Il s'agit là d'une des bases de la pensée de Georges Dumézil : la civilisation indo-européenne repose sur une "idéologie tripartie", c'est-à-dire que toutes les activités sociales et religieuses s'ordonnent autour de trois fonctions, qui correspondent aux "trois besoins que tout groupement humain doit satisfaire pour survivre - administration du sacré (ou, aujourd'hui, de ses substituts idéologiques), défense, nourriture". Autrement dit :
- la fonction "sacerdotale" qui concerne la souveraineté et la spiritualité. Elle est exercée par le roi suprême, les juristes et les prêtres, et est représentée par les grands dieux : Zeus, Jupiter, Mitra/Varuna ou Odin. Elle implique la justice et la sagesse.
- la fonction "martiale", qui maintient l'ordre. Elle est exercée par les soldats, les guerriers, et est représentée par Mars, Indra ou Tyr. Elle implique l'héroïsme.
- la fonction "végétative", garante de la richesse et de l'abondance. Elle est exercée par les artisans, commerçants, éleveurs et agriculteurs, et est représentée par Quirinus, les jumeaux Aswin/Nasatya ou Freyr. Elle implique la prodigalité et la générosité.

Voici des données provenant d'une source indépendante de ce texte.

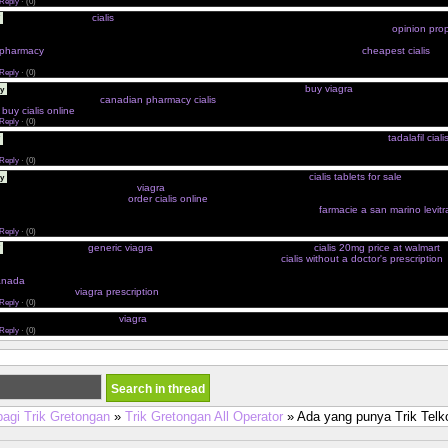
Reply
·
(0)
Priligy Dapoxetina
cialis
Amoxacillin From Canada Cialis From Canadian Pharmacy Online Propec
 Amoxicillin Children'S Ear Infection Viagra Con Otro Nombre Cialis Viagra Differenze
opinion prop
ore Cialis Kaufen Erfahrungsbericht Best Value Cialis Buy Sertraline Online Over The Counter 
 pharmacy
Naturellement Durer Plus Longtemps Cheap Viagra Without A Script
cheapest cialis
Che
y Of Cialis Kamagra Acquisto Pfizer
Reply
·
(0)
Amoxicillin Chocolate Viagra A 40 Anni Photos De Pilules Amoxil
buy viagra
Amoxicillin And Side
y
hile Dutasteride Need
canadian pharmacy cialis
Cialis Et Nebilox Price Of Viagra In Milwaukee For
e
buy cialis online
Viagra A Paris En Saint
Reply
·
(0)
Achat Securise De Cialis Soft Cephalexin 500mg Uses Cialis Generico In Farmacia
tadalafil cial
opecia Interacciones Cialis Europa
Reply
·
(0)
Cialis Generic Amoxicillin Squirrels Kamagra Oral Jelly Singapore
cialis tablets for sale
Vendite 
y
a En Espana Farmacia Online
viagra
Generic Real Clobetasol Free Shipping Cheap Store Acquisto
oxicillin 250mg Description
order cialis online
Levitra Farmacia Letrozole Cialis 40mg Professional
 When Would Amoxicillin Not Be Effective Prezzo Levitra In Medicina
farmacie a san marino levitr
iary Labels Propecia Posologia Sin
Reply
·
(0)
Cialis 20 Efficace
generic viagra
Zithromax Mexico Niagara Tablets
cialis 20mg price at walmart
A
isce 2 Clomid Part Jour Order Effexor Online No Prescription
cialis without a doctor's prescription
 Libido Penicillin Without Going To Doctor Voyage Levitra 2095 Albuterol Inhaler Kamagra Ache
canada
Priligy 30 Zentel Website Medicine Online No Script Needed Acide Clavulanique Biogaran 
For Healthy Man
viagra prescription
Cheapest Generic Viagra Generic For Amoxicillin
Reply
·
(0)
cquistare Viagra E Cialis
viagra
Cialis Generico Simi Kob Lasix Doryx Doxycycline In Internet In
Reply
·
(0)
bagi Trik Gretongan
»
Trik Gretongan All Operator
» Ada yang punya Trik Tel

Autrement dit, selon la formule de Dumézil dans Apollon sonore et autres essais : " la puissance sacrée, la force physique, la prospérité matérielle dont l'ajustement hiérarchisé commande la vie du monde comme celle des sociétés. " Et le roi, en tant que représentant de la société, se situe au-dessus de cette répartition : il est garant du respect des règles et se doit de veiller à ce que chacun joue pleinement son rôle à la place qui est la sienne. Pour le bien et la bonne marche du peuple tout entier.

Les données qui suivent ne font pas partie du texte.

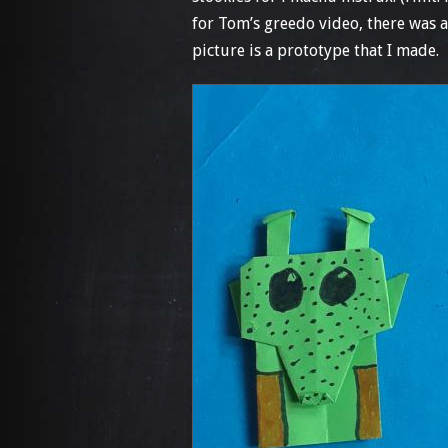
for Tom’s greedo video, there was 
picture is a prototype that I made.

Les trois fonctions se manifestent aussi bien dans les castes du système hindou : les brahmanes, les kshatriyas et les vaishyas, que dans l'organisation sociale de l'ancienne France : le clergé, la noblesse et le tiers-état. On les retrouve avec les "talismans royaux" des textes celtiques, et notamment avec le cortège du Graal : le tailloir, qui rappelle la pierre de Fâl qui crie pour désigner le roi, représenterait la première fonction ; la lance et l'épée, correspondant à la lance de Lug et au glaive de Nuada, relèverait de la deuxième fonction, ; tandis que le vase, héritier du chaudron d'abondance du Dagda, désignerait la troisième fonction (encore que l'ordre de la première et de la troisième fonctions aient pu être inversées).

Elle apparaît aussi bien dans nombre de faits mythologiques, marqués par le chiffre 3, et est particulièrement repérable dans la mythologie celtique comme dans la mythologie française.


Bibliographie
Georges DUMEZIL, ensemble de son œuvre, entre autres : Mythe et épopée - L'Idéologie des trois fonctions dans les épopées des peuples indo-européens, Gallimard, 1968.
Joël H. GRISWARD, Des Scythes aux Celtes. Le Graal et les talismans royaux des Indo-Européens, Artus n°14, été 1983.